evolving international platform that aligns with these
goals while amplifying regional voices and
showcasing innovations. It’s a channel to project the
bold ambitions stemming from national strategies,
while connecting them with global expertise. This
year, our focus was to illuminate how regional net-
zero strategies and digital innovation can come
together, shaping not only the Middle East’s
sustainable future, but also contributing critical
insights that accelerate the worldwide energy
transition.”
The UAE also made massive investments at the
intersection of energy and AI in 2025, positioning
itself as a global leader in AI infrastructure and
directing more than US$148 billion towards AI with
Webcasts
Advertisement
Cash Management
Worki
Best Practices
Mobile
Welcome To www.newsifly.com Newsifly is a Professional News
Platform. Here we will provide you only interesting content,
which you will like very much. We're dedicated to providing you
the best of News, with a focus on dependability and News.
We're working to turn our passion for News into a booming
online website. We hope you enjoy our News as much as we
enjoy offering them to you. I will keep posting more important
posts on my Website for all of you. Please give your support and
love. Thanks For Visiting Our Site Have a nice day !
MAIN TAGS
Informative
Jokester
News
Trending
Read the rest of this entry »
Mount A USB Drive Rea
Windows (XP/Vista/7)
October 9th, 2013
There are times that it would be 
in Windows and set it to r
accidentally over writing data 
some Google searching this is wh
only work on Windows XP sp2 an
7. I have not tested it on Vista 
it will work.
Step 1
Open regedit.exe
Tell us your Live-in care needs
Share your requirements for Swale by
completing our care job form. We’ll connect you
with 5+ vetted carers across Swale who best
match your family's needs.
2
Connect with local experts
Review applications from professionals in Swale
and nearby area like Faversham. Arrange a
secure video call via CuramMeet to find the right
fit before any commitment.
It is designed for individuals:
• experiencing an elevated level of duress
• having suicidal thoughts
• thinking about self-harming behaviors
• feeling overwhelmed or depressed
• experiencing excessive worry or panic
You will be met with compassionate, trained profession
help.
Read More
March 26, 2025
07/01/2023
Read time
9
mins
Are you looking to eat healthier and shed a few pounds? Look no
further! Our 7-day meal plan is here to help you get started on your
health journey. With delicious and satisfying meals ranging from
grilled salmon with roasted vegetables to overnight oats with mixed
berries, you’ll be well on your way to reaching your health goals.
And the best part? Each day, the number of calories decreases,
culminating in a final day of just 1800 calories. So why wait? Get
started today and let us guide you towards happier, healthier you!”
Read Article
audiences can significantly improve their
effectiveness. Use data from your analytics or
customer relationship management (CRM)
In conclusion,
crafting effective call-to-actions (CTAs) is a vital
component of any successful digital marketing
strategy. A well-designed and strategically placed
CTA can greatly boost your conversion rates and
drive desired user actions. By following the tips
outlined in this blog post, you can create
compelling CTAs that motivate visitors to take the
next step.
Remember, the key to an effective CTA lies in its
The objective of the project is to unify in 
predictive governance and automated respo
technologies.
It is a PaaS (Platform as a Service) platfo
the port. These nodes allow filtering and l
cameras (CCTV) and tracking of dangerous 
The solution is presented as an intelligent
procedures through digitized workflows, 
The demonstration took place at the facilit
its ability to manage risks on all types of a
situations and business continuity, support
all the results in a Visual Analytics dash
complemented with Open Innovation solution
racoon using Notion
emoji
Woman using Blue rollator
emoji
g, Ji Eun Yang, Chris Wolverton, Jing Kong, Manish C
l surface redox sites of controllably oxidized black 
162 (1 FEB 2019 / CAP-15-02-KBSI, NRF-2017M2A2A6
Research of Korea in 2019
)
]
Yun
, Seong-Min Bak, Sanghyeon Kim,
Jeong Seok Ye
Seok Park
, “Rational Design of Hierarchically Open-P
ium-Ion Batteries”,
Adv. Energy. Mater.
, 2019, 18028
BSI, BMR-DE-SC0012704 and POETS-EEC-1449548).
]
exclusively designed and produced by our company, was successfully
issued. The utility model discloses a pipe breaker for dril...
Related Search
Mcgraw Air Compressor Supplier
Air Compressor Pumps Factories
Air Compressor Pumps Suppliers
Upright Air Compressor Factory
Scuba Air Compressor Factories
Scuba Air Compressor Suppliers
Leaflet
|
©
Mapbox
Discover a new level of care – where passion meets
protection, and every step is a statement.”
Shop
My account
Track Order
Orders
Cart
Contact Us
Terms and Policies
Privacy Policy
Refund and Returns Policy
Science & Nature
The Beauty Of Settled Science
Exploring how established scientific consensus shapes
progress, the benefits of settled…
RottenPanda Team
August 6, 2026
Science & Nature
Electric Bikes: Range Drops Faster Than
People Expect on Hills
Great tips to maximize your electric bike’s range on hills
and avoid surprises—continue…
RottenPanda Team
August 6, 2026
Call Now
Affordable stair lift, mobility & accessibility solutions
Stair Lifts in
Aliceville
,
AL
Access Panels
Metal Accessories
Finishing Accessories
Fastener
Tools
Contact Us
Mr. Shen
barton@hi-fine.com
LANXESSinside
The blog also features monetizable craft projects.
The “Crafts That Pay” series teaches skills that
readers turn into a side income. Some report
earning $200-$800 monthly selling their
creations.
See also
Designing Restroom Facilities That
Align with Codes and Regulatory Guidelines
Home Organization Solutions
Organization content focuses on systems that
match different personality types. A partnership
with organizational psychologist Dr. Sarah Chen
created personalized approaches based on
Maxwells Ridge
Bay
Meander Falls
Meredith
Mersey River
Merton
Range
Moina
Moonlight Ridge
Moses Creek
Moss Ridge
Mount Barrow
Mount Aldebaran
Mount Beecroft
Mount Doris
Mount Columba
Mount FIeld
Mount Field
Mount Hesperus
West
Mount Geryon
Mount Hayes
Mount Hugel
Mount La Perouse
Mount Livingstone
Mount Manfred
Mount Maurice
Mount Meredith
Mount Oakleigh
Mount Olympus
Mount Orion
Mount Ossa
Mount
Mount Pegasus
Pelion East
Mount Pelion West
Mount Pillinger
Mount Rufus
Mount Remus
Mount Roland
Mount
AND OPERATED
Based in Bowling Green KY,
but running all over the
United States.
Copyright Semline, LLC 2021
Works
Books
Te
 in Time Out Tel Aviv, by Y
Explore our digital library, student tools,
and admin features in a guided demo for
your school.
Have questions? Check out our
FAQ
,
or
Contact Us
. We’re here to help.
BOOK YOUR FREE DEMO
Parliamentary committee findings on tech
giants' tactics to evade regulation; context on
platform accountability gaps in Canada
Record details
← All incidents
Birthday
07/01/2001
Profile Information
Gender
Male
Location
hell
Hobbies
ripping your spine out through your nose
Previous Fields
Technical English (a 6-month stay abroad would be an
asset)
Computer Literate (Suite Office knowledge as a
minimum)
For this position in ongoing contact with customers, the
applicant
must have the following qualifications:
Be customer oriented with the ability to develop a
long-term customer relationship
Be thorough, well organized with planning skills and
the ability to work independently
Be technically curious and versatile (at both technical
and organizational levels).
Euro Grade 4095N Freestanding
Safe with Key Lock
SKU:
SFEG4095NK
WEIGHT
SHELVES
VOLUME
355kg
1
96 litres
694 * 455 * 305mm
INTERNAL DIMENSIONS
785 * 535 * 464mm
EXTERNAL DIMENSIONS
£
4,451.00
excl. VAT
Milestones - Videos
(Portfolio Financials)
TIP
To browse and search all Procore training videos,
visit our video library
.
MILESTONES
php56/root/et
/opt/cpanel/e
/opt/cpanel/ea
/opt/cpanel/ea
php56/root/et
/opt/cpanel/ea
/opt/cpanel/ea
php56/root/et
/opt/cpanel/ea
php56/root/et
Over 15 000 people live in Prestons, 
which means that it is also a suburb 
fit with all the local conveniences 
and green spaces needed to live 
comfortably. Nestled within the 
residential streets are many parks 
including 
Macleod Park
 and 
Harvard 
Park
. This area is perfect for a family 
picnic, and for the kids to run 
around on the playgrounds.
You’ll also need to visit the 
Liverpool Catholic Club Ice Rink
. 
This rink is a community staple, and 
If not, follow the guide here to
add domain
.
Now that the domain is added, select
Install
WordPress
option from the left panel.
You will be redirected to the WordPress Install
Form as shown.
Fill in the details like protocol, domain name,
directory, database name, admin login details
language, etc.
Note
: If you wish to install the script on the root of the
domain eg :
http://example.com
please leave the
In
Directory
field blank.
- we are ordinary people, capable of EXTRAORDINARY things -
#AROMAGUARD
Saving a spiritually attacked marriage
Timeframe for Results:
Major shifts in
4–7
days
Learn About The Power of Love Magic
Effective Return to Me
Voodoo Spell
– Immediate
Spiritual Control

- [What is required]
Copy the material word for word, from its first line down to and including the line that contains "The UAE also made massive investments at the".

- [Exercise output]
evolving international platform that aligns with these
goals while amplifying regional voices and
showcasing innovations. It’s a channel to project the
bold ambitions stemming from national strategies,
while connecting them with global expertise. This
year, our focus was to illuminate how regional net-
zero strategies and digital innovation can come
together, shaping not only the Middle East’s
sustainable future, but also contributing critical
insights that accelerate the worldwide energy
transition.”
The UAE also made massive investments at the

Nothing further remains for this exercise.